Duckworth a Democratic convention co-chair, but what does that say about vice presidential odds?
Until presidential candidate Joe Biden makes the call, it's not certain what position U.S. Sen. Tammy Duckworth will play at the Democratic National Convention in Milwaukee this August, but she does have one assigned role.
The Hoffman Estates Democrat was named as one of six permanent co-chairs of the DNC that runs Aug. 17-20. Because of the COVID-19 pandemic, it will be an unconventional convention with the vast majority of activities occurring virtually. Biden is scheduled to accept his party's nomination Aug. 20, and his vice presidential choice is expected to speak Aug. 19.
Duckworth, a Thai American wounded in the Iraq War and former assistant secretary of the U.S. Department of Veterans Affairs, is thought to be on Biden's shortlist of women for vice president. However, other prominent names also keep rising, including U.S. Sen.
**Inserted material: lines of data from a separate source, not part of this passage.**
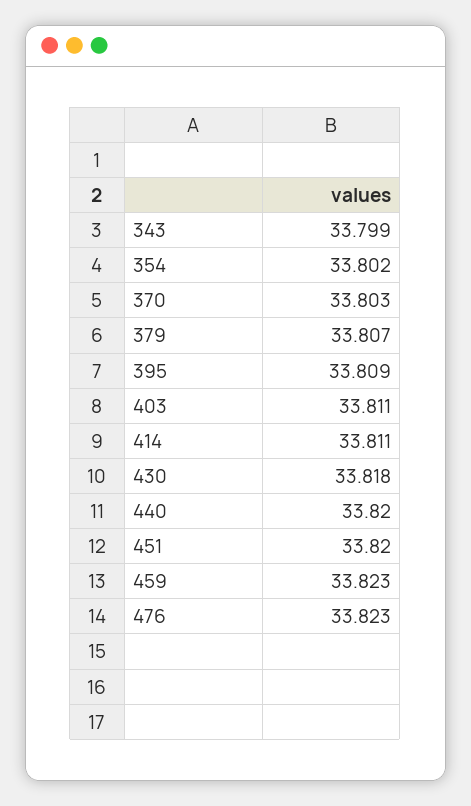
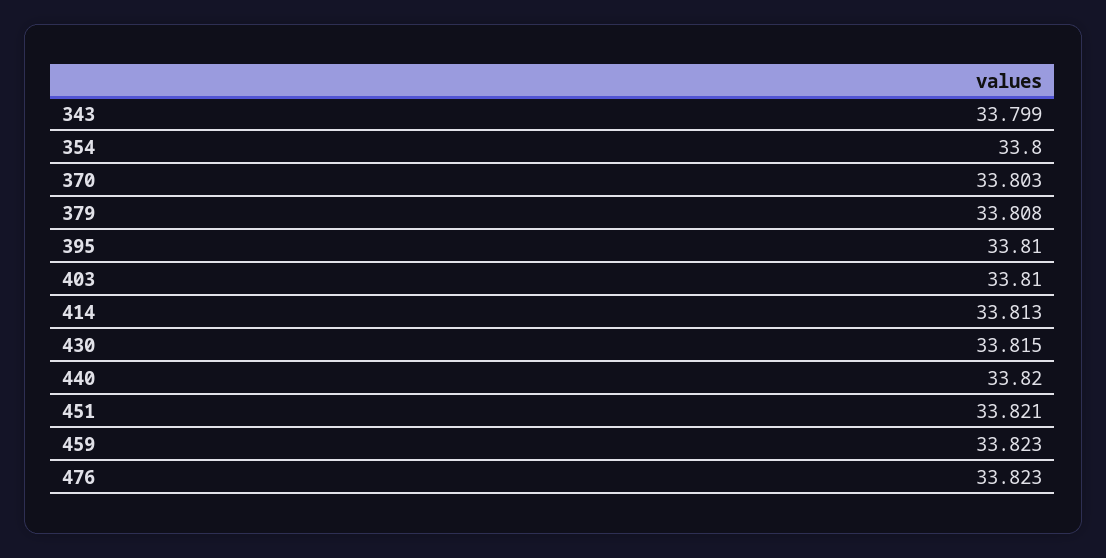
354: 33.802 -> 33.8
379: 33.807 -> 33.808
395: 33.809 -> 33.81
403: 33.811 -> 33.81
414: 33.811 -> 33.813
430: 33.818 -> 33.815
451: 33.82 -> 33.821

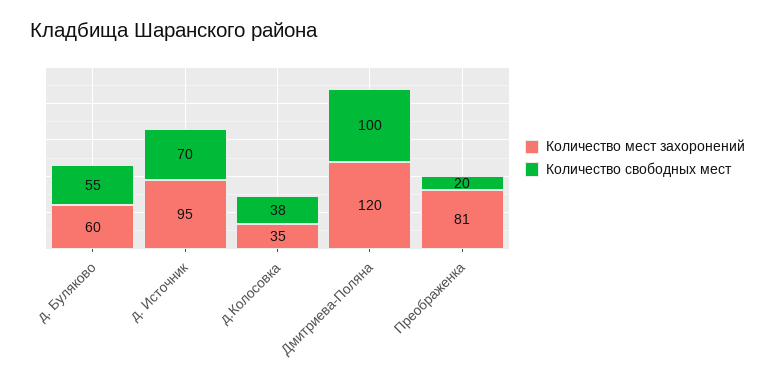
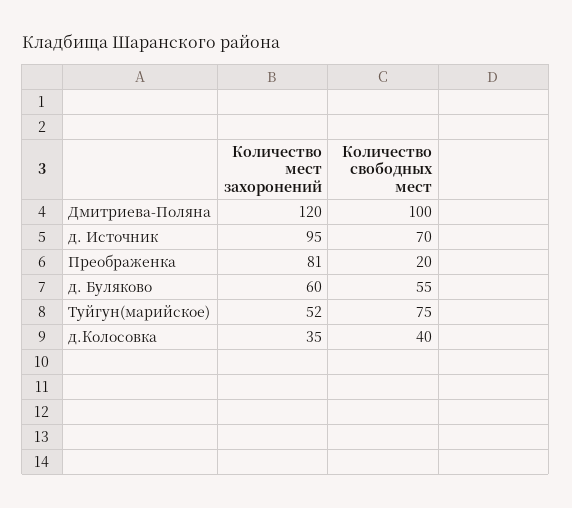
Количество свободных мест, д.Колосовка: 38 -> 40
Количество мест захоронений, Туйгун(марийское): none -> 52
Количество свободных мест, Туйгун(марийское): none -> 75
Kamala Harris, of California, as a lead contender.
Duckworth's military experience and the fact she is a wounded combat veteran are qualifications that set her aside from other candidates, noted political scientist Kent Redfield, emeritus professor at the University of Illinois at Springfield.
As to when Biden, himself a former vice president, will drop the name of his pick, "historically the choice for a non-incumbent is a few days before the convention starts," Redfield said.
Does the fact Duckworth now occupies a position as a convention co-chair signal she's not the one? That's unknown, and so is whether the senator will be making a prime-time speech at the event, a staffer said.
Duckworth has emerged as a prominent critic of President Donald Trump over issues ranging from Russia's bounties on U.S. troops to racial intolerance, and she has made numerous television news appearances this summer.
Meanwhile, plans for the virtual convention are ongoing, and it's likely the Illinois delegation will be participating from home.
"Ballots will be emailed to delegates on Aug. 3 to be returned by Aug. 15, before the convention," said state Rep. Fred Crespo, a delegate.
Organizers are "strongly discouraging delegates to travel to Milwaukee. There will be local events for delegates. There will also be virtual caucus and committee meetings. There will be programming during the convention which will be streamed and televised," the Hoffman Estates Democrat added.